For many successful acts, finding a way out of the genre box their fans and critics and have crammed them into can be a big challenge. Consider Los Angeles’ Dawes. After repeatedly being compared to the band’s Laurel Canyon and L.A. country-rock forebears (e.g. the Eagles, the Byrds, Jackson Browne, and Crosby, Stills, and Nash), the guys in Dawes knew it was time to switch gears for their third outing, Stories Don’t End. Of course, this wasn’t a full-on genre jump. The band’s folky side remains, but it’s juiced by a rock backbeat and more sonic touches.

“Tempos were one of the few things that we were adamant about,” says drummer Griffin Goldsmith. “It wasn’t something where we said, ‘We have to arrange the song so it feels faster.’ It was more like, ‘How fast can we play this without messing up the phrasing of words and it sounding strange.’ So that is something we took into account.”

Today, Dawes’ country-folk flavors conjure up smooth 1970s-style piano-pop, like the smoky slow-burn ballad “Something in Common,” the grand Billy Joel-ish opener “Just Beneath the Surface,” and the spare “Just My Luck,” one of frontman Taylor Goldsmith’s finest creations.

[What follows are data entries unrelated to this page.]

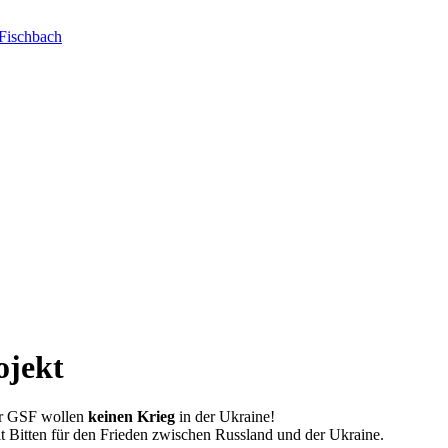
Fischbach
ojekt
der GSF wollen
keinen Krieg
in der Ukraine!
t Bitten für den Frieden zwischen Russland und der Ukraine.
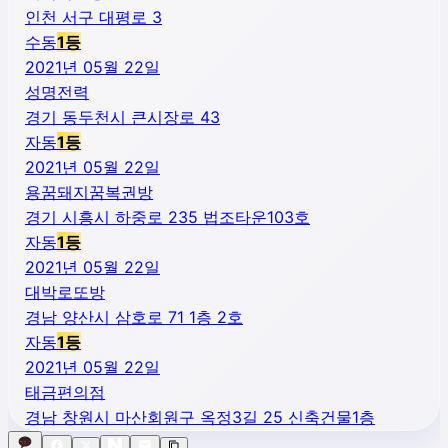
인천 서구 대평로 3
수동
1
등
2021년 05월 22일
성명전력
경기 동두천시 큰시장로 43
자동
1
등
2021년 05월 22일
용꿈돼지꿈복권방
경기 시흥시 하중로 235 법조타운103호
자동
1
등
2021년 05월 22일
대박로또방
경남 양산시 삼호로 71 1층 2호
자동
1
등
2021년 05월 22일
태금편의점
경남 창원시 마산회원구 옥정3길 25 신축건물1층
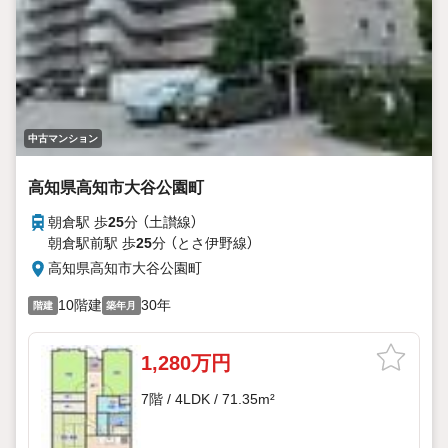
中古マンション
高知県高知市大谷公園町
朝倉駅 歩
25
分 （土讃線）
朝倉駅前駅 歩
25
分 （とさ伊野線）
高知県高知市大谷公園町
10階建
30年
階建
築年月
1,280万円
7階 / 4LDK / 71.35m²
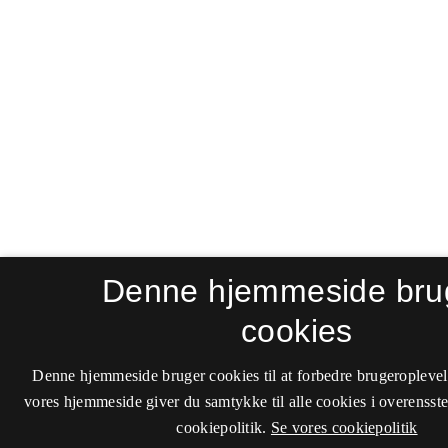
Denne hjemmeside bru
cookies
Denne hjemmeside bruger cookies til at forbedre brugeroplevel
vores hjemmeside giver du samtykke til alle cookies i overenss
cookiepolitik.
Se vores cookiepolitik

“[Taylor] sat down and wrote that song really quick, and that was the first take,” Griffin says. “I think it was during the first day, like the second or third song we recorded, and that was one of the few tracks that not only was the first take, but was perfect for all four of us.”

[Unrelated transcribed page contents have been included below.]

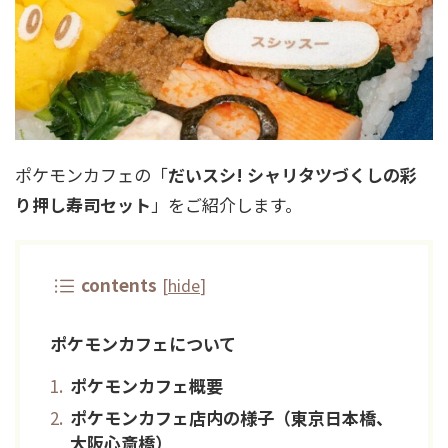
ポケモンカフェの「
だいスシ! シャリタツづくしの彩
り押し寿司セット
」をご紹介します。
contents
[
hide
]
ポケモンカフェについて
ポケモンカフェ概要
ポケモンカフェ店内の様子（東京日本橋、
大阪心斎橋）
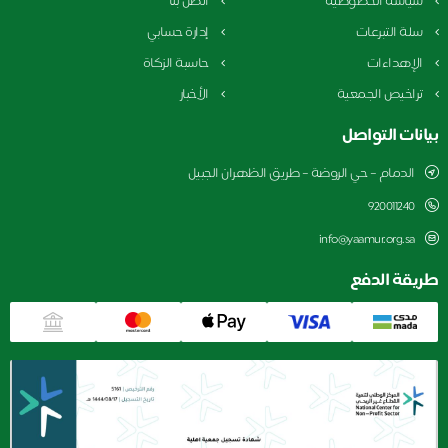
ياسة الخصوصية
اتصل بنا
لة التبرعات
إدارة حسابي
لإهداءات
حاسبة الزكاة
راخيص الجمعية
الأخبار
نات التواصل
الدمام – حي الروضة – طريق الظهران الجبيل
920011240
info@yaamur.org.sa
يقة الدفع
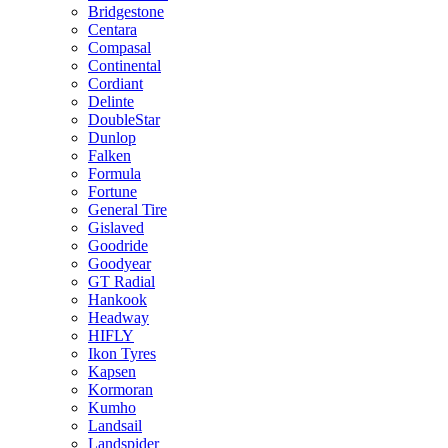
Bridgestone
Centara
Compasal
Continental
Cordiant
Delinte
DoubleStar
Dunlop
Falken
Formula
Fortune
General Tire
Gislaved
Goodride
Goodyear
GT Radial
Hankook
Headway
HIFLY
Ikon Tyres
Kapsen
Kormoran
Kumho
Landsail
Landspider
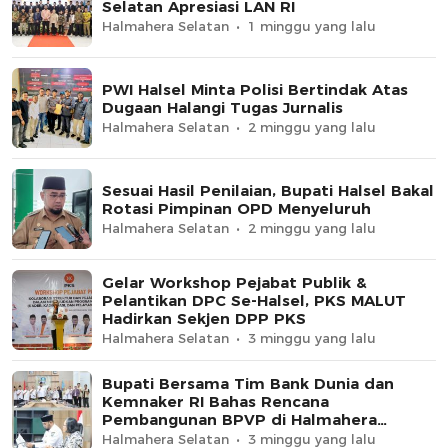
Selatan Apresiasi LAN RI
Halmahera Selatan
1 minggu yang lalu
PWI Halsel Minta Polisi Bertindak Atas
Dugaan Halangi Tugas Jurnalis
Halmahera Selatan
2 minggu yang lalu
Sesuai Hasil Penilaian, Bupati Halsel Bakal
Rotasi Pimpinan OPD Menyeluruh
Halmahera Selatan
2 minggu yang lalu
Gelar Workshop Pejabat Publik &
Pelantikan DPC Se-Halsel, PKS MALUT
Hadirkan Sekjen DPP PKS
Halmahera Selatan
3 minggu yang lalu
Bupati Bersama Tim Bank Dunia dan
Kemnaker RI Bahas Rencana
Pembangunan BPVP di Halmahera
Selatan
Halmahera Selatan
3 minggu yang lalu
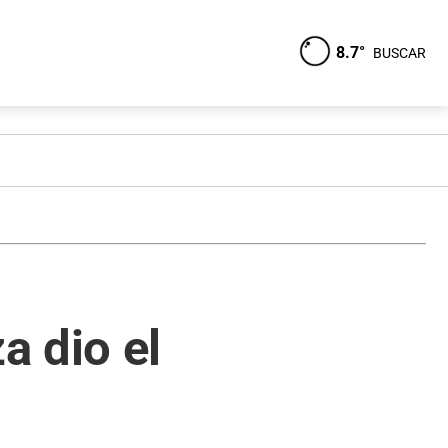
8.7°
BUSCAR
a dio el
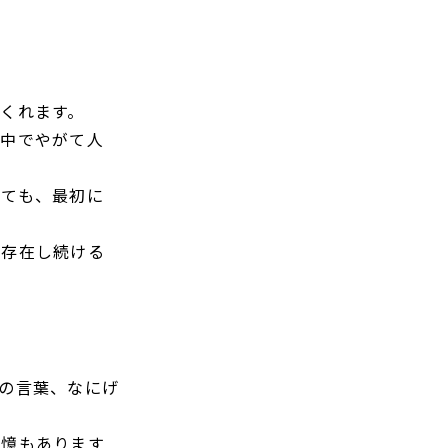
くれます。
の中でやがて人
しても、最初に
に存在し続ける
。
の言葉、なにげ
記憶もあります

Dawes came together five years ago from out of the ashes of Simon Dawes, a promising alt-pop band from Malibu. Simon Dawes sounded like the Shins, and after its 2006 full-length debut, Carnivore, Simon toured with Band of Horses. But the group wasn’t big enough for both Taylor and fellow songwriter/producer Blake Mills.

“They just naturally, I think, went their separate ways for the better. I wouldn’t say that they were hindering each other’s ability to write, but they felt like they needed to develop on their own,” Griffin says. “They’re both such singular voices as songwriters, so they just felt like they needed to suss that out.”

It’s probably inevitable that Taylor and Griffin Goldsmith became musicians. In doing so they pick up the baton from their father, Lenny Goldsmith, a singer and keyboardist in the influential Bay Area funk band Sweathog, which released a couple albums on CBS Records and scored a Top 40 hit (the title track from 1971’s Hallelujah). Goldsmith would go on to play with other funk acts like Black Heat and Tower of Power in the mid ’70s.

“He kind of retired from touring and recording by the time that Taylor and I were kids, but he definitely had a lot to do with what we came up with and are into,” says Griffin. “Most of that stuff just stuck with us and is still something I listen to.”

The two brothers keep busy when they’re not knee-deep in Dawes. Taylor joined fellow songwriters John McCauley (Deer Tick, Diamond Rugs) and Matt Vasquez (Delta Spirit) in the supergroup Middle Brother, which released their eponymous debut in 2011, while the Goldsmith brothers backed Jonny Fritz on his fine album, 2012’s Dad Country. Taylor met Fritz during those Middle Brother sessions, and later the Dawes bunch backed Fritz on an album they recorded over four days at Jackson Browne’s studio. They met an impressed Browne after a show, and he offered them the use of his studio, but only until Bob Dylan arrived to record his new album.

“We just played the songs live and kind of came up with an arrangement and cut it immediately,” Griffin says. “In the end the time constraint was actually really awesome. It did a lot for the vibe of the record.”

The encounter with Dylan was actually Dawes’ second in less than a year. Earlier, the legend invited them to join him on a series of tour dates. Needless to say, the Goldsmiths and company were blown away. Though Griffin never met him, just watching him play every night was a thrill.

“That was a dream come true,” Griffin says. “That was one phone call we never even dreamed of getting. That’s more than we could ever ask for.”

By April, Stories We Tell will be a year old, and the hope is to take some time next year to work on the follow-up.

“If we don’t go back to Europe in January,” he says, “we’ll wind up taking a few months off so that Taylor can write and we can arrange.”